Monday, February 20, 2006

Can't Possibly Be True

Got it from News of the Weird
Visionary engineer Stefan Marti last year solved what he apparently believes is a profound social problem: how to decide whether to take a cell phone call during a conversation with associates. His Conversation Finder and "social polling" Finger Ring, according to a December item in the New York Times Magazine, require one's associates to wear special badges, which analyze speech patterns and find and synchronize themselves to one's immediate conversation. Each associate also wears a special ring, which vibrates upon sensing a cell call impulse within the group.
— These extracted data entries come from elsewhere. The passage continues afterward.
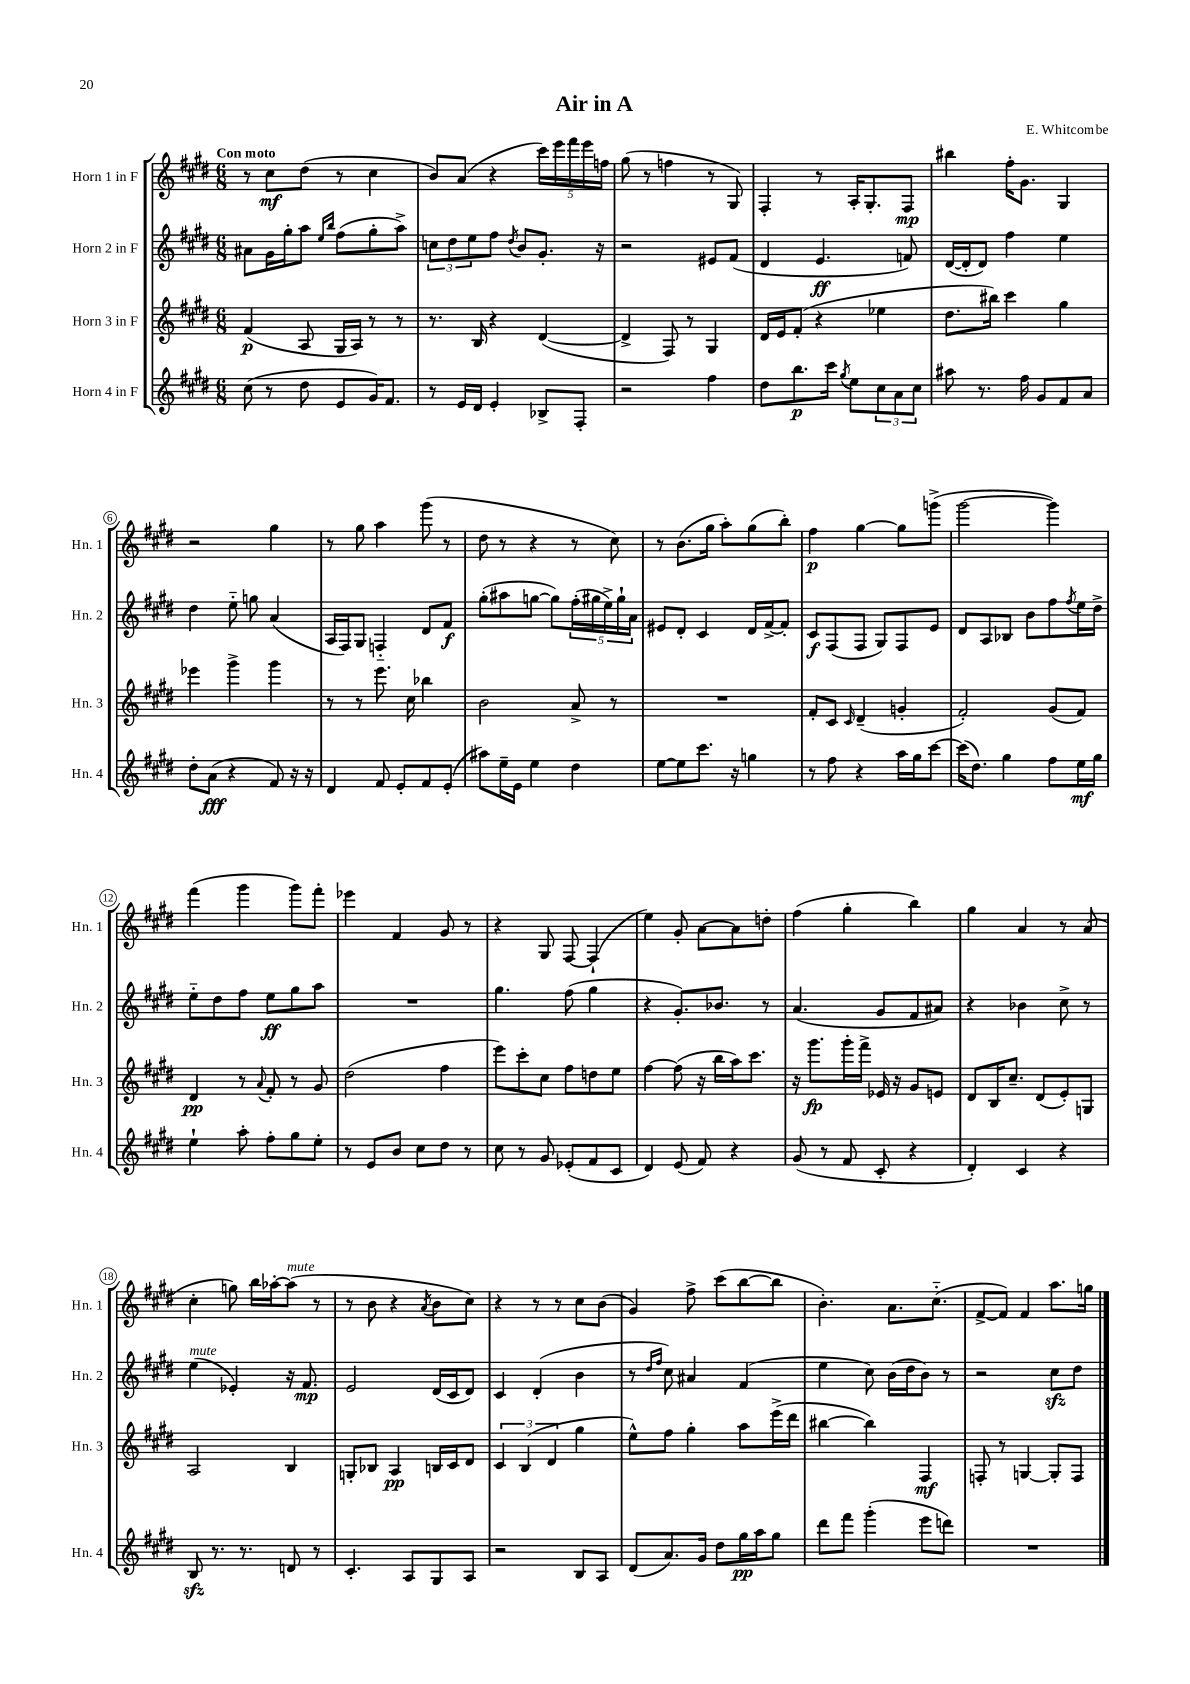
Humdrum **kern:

**kern	**kern	**kern	**kern
*staff4	*staff3	*staff2	*staff1
*clefG2	*clefG2	*clefG2	*clefG2
*k[f#c#g#d#]	*k[f#c#g#d#]	*k[f#c#g#d#]	*k[f#c#g#d#]
*M6/8	*M6/8	*M6/8	*M6/8
(8cc#\	(4f#/	8a#\L	8r
8r	.	16g#\L	8cc#\L
.	.	16gg#'\J	.
8dd#\	8A/	8aa\J	(8dd#\J
.	.	16qqee/LL	.
.	.	16qqbb/JJ	.
8e/L	16G#/LL	(8ff#\L	8r
.	16A/JJ)	.	.
16g#/K)	8r	8gg#'\	4cc#\
8.f#/J	.	.	.
.	8r	8aa^\J)	.
=	=	=	=
8r	8.r	12cc\L	8b/L)
.	.	12dd#\	.
16e/LL	.	.	(8a/J
.	.	12ee\	.
16d#/JJ	16B/	.	.
4e'/	4r	8ff#\J	4r
.	.	8qdd#/	.
.	.	8b/L	.
8B-^/L	([4d#/	8.g#'/J	20ccc#\LL)
.	.	.	20eee\
.	.	.	20fff#\
8F#'/J	.	.	.
.	.	.	20eee\
.	.	16r	.
.	.	.	20ff\JJ
=	=	=	=
2r	4d#^/]	2r	(8gg#\
.	.	.	8r
.	8F#/)	.	4ff\
.	8r	.	.
4ff#\	4G#/	8e#/L	8r
.	.	(8f#/J	8G#/)
=	=	=	=
8dd#\L	16d#/LL	4d#/	4F#'/
.	16e/J	.	.
8.bb\	(8f#'/J	.	.
.	4r	4.e/	8r
16ccc#\Jk	.	.	.
8qgg#/	.	.	.
8ee\L	.	.	16A'/LK
.	.	.	8.G#'/
12cc#\	4ee-\	.	.
12a\	.	.	.
.	.	8f/)	8F#/J
12cc#\J	.	.	.
=	=	=	=
8aa#\	8.dd#\L	([16d#/LL	4bb#\
.	.	16d#'/]J	.
8.r	.	8d#/J)	.
.	16bb#\Jk)	.	.
.	4ccc#\	4ff#\	16ff#'\LK
16ff#\	.	.	8.g#\J
8g#/L	.	.	.
8f#/	4gg#\	4ee\	4G#/
8a/J	.	.	.
=	=	=	=
8dd#'\L	4eee-\	4dd#\	2r
(8a\J	.	.	.
4r	4ggg#^\	8ee'~\	.
.	.	8gg\	.
8f#/)	4ggg#\	(4a/	4gg#\
16r	.	.	.
16r	.	.	.
=	=	=	=
4d#/	8r	16A/LL	8r
.	.	16F#/J)	.
.	8r	8G#/J	8gg#\
8f#/	8.eee\	4F'~/	4aa\
8e'/L	.	.	.
.	16cc#\	.	.
8f#/	4bb-\	8d#/L	(8ggg#\
(8e'/J	.	8f#/J	8r
=	=	=	=
8aa#\L)	2b\	(8gg#'\L	8dd#\
16ee~\L	.	8aa#\	8r
16e\JJ	.	.	.
4ee\	.	[8gg\J	4r
.	.	8gg\]L)	.
4dd#\	8a^/	(20ff#'\L	8r
.	.	20gg#\	.
.	.	20ee^\)	.
.	8r	.	8cc#\)
.	.	20gg#`\	.
.	.	20a\JJ	.
=	=	=	=
[8ee\L	2.r	8e#/L	8r
8ee\]	.	8d#'/J	(8.b\L
8.ccc#\J	.	4c#/	.
.	.	.	16gg#\Jk
.	.	.	8aa'\L)
16r	.	.	.
4gg\	.	16d#/LL	(8gg#\
.	.	[16f#^/J	.
.	.	8f#'/]J	8bb'\J)
=	=	=	=
8r	8f#'/L	8c#/L	4ff#\
8ff#\	8c#/J	(8F#/	.
.	16qqc#/	.	.
4r	(4d#~/	8F#/J	[4gg#\
.	.	8G#/L)	.
16aa\LL	4g'/	8F#/	8gg#\]L
16gg#\J	.	.	.
[8ccc#\J	.	8e/J	(8ggg^\J
=	=	=	=
(16ccc#\]LK	2f#'/)	8d#/L	[2ggg#\
8.dd#\J)	.	.	.
.	.	8A/	.
4gg#\	.	8B-/J	.
.	.	8b\L	.
8ff#\L	(8g#/L	8ff#\	4ggg#\])
.	.	8qff#/	.
16ee\L	8f#/J)	16ee\L	.
16gg#\JJ	.	16dd#^\JJ	.
=	=	=	=
4ee`\	4d#/	8ee'~\L	(4fff#\
.	.	8dd#\	.
8aa'\	8r	8ff#\J	4ggg#\
.	8qqa/	.	.
8ff#'\L	8f#'/	8ee\L	.
8gg#\	8r	8gg#\	8ggg#\L)
8ee'\J	8g#/	8aa\J	8fff#'\J
=	=	=	=
8r	(2dd#\	2.r	4eee-\
8e/L	.	.	.
8b/J	.	.	4f#/
8cc#\L	.	.	.
8dd#\J	4ff#\	.	8g#/
8r	.	.	8r
=	=	=	=
8cc#\	8eee\L)	4.gg#\	4r
8r	8ccc#'\	.	.
8g#/	8cc#\J	.	8G#/
(8e-'/L	8ff#\L	(8ff#\	[8F#/
8f#/	8dd\	4gg#\	(4F#`/]
8c#/J	8ee\J	.	.
=	=	=	=
4d#/)	[4ff#\	4r	4ee\)
(8e/	(8ff#\]	8.g#'/L)	8g#'/
8f#/)	16r	.	[8a\L
.	16bb\LL	8.b-/J	.
4r	16aa\J)	.	8a\]
.	8.ccc#\J	.	.
.	.	8r	8dd'\J
=	=	=	=
(8g#/	16r	(4.a/	(4ff#\
.	8.ggg#\L	.	.
8r	.	.	.
8f#/	16ggg#'\L	.	4gg#'\
.	16fff#^\JJ	.	.
8c#'/	16e-/	8g#/L	.
.	16r	.	.
4r	8g#/L	8f#/	4bb\)
.	8e/J	8a#/J)	.
=	=	=	=
4d#'/)	8d#/L	4r	4gg#\
.	16B/K	.	.
.	8.cc#~/J	.	.
4c#/	.	4b-\	4a/
.	(8d#/L	.	.
4r	8e'/)	8cc#^\	8r
.	8G/J	8r	(8a/
=	=	=	=
8B/	2A/	(4ee\	4cc#'\
8.r	.	.	.
.	.	4e-'/)	8gg\)
8.r	.	.	.
.	.	.	16bb\LL
.	.	.	[16aa-'\J
8d/	4B/	16r	(8aa-\]J
.	.	8.f#/	.
8r	.	.	8r
=	=	=	=
4.c#'/	8G'/L	2e/	8r
.	8B-/J	.	8b\
.	4A/	.	4r
8A/L	.	.	.
.	.	.	8qa/
8G#/	16B/LL	(16d#/LL	8b\L
.	16c#/J	16c#/J	.
8A/J	8d#/J	8d#/J)	8cc#\J)
=	=	=	=
2r	6c#/	4c#/	4r
.	(6B/	.	.
.	.	(4d#'/	8r
.	6d#/	.	.
.	.	.	8r
8B/L	4gg#\	4b\	8cc#\L
8A/J	.	.	(8b\J
=	=	=	=
(8d#/L	8ee^^\L)	8r	4g#/)
.	.	16qqdd#/LL	.
.	.	16qqff#/JJ	.
8.a/)	8ff#\J	8cc#\)	.
.	4gg#'\	4a#/	8ff#^\
16g#/Jk	.	.	.
8dd#\L	.	.	(8ccc#\L
16gg#\L	8aa\L	(4f#/	[8bb\
16aa\J	.	.	.
8gg#\J	(16eee^\L	.	8bb\]J
.	16ddd#\JJ	.	.
=	=	=	=
8ddd#\L	[4bb#\	4ee\	4.b'\)
8fff#\J	.	.	.
(4ggg#'\	4bb#\])	8cc#\)	.
.	.	(16b\LL	8.a\L
.	.	16dd#\J	.
8eee\L	4F#/	8b\J)	.
.	.	.	(8.cc#'~\J
8ddd\J)	.	8r	.
=	=	=	=
2.r	8F'/	2r	[8f#^/L
.	8r	.	8f#/]J)
.	[4G/	.	4f#/
.	8G'/]L	8cc#\L	8.aa\L
.	8F/J	8dd#\J	.
.	.	.	16gg\Jk
==	==	==	==
*-	*-	*-	*-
Each associate then can rub his ring, which diverts the call to an electronic mailbox, or not, and if no one rubs, the callee, having thus avoided a catastrophic faux pas, takes the call. [New York Times Magazine, 12-11-05]
Now this is cool. Now we just need a device that does the same thing for all cell phones within the same vicinity, such as the movie theater or restaurant.

1 Comments:

Norwood Matt said...

I got a idee. You take a cell phone call while you're talkin' to me? I grab your cell phone outta yer stupit fingers, hot-foot it to the Little Boys Room, an' spike that mutual-funder into the end zone of the potty. Problem solved, mutual-funder!

Man, why some people have to go an' make stuff all complicated an' stuff?